Exercise ▸
Reproduce every line of text in the material below verbatim. Leave out the pictures.

[Collection entries]
▽

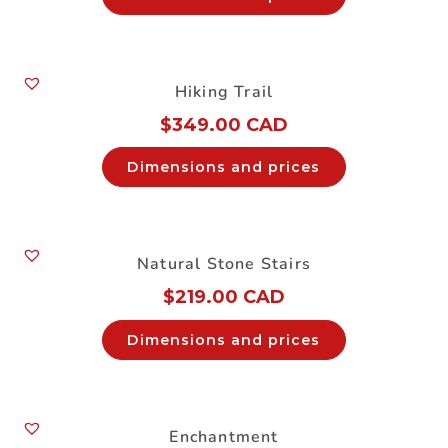
Hiking Trail
$
349.00 CAD
Dimensions and prices
Natural Stone Stairs
$
219.00 CAD
Dimensions and prices
Enchantment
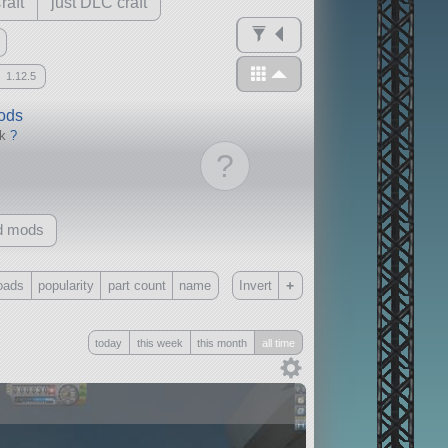
raft
just DLC craft
1.12.5
mods
ck
?
?
d mods
+
oads
popularity
part count
name
Invert
Only
today
this week
this month
all time
all
without any other mods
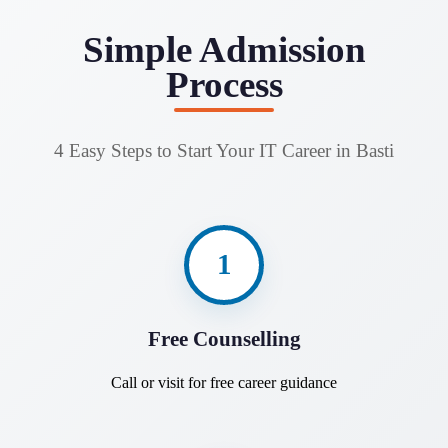
Simple Admission
Process
4 Easy Steps to Start Your IT Career in Basti
1
Free Counselling
Call or visit for free career guidance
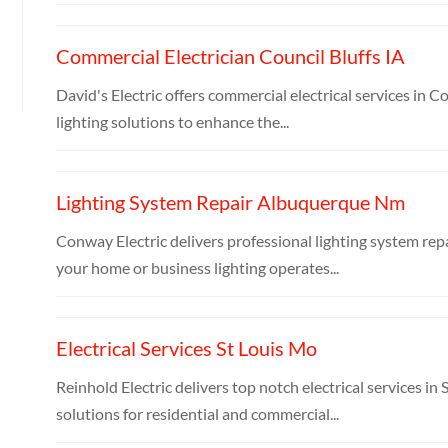
Commercial Electrician Council Bluffs IA
David's Electric offers commercial electrical services in Co
lighting solutions to enhance the...
Lighting System Repair Albuquerque Nm
Conway Electric delivers professional lighting system rep
your home or business lighting operates...
Electrical Services St Louis Mo
Reinhold Electric delivers top notch electrical services i
solutions for residential and commercial...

△

Solution ▸
Hiking Trail
$
349.00 CAD
Dimensions and prices
Natural Stone Stairs
$
219.00 CAD
Dimensions and prices
Enchantment
raft
just DLC craft
1.12.5
mods
ck
?
?
d mods
+
oads
popularity
part count
name
Invert
Only
today
this week
this month
all time
all
without any other mods
Simple Admission
Process
4 Easy Steps to Start Your IT Career in Basti
1
Free Counselling
Call or visit for free career guidance
Commercial Electrician Council Bluffs IA
David's Electric offers commercial electrical services in Co
lighting solutions to enhance the...
Lighting System Repair Albuquerque Nm
Conway Electric delivers professional lighting system rep
your home or business lighting operates...
Electrical Services St Louis Mo
Reinhold Electric delivers top notch electrical services i
solutions for residential and commercial...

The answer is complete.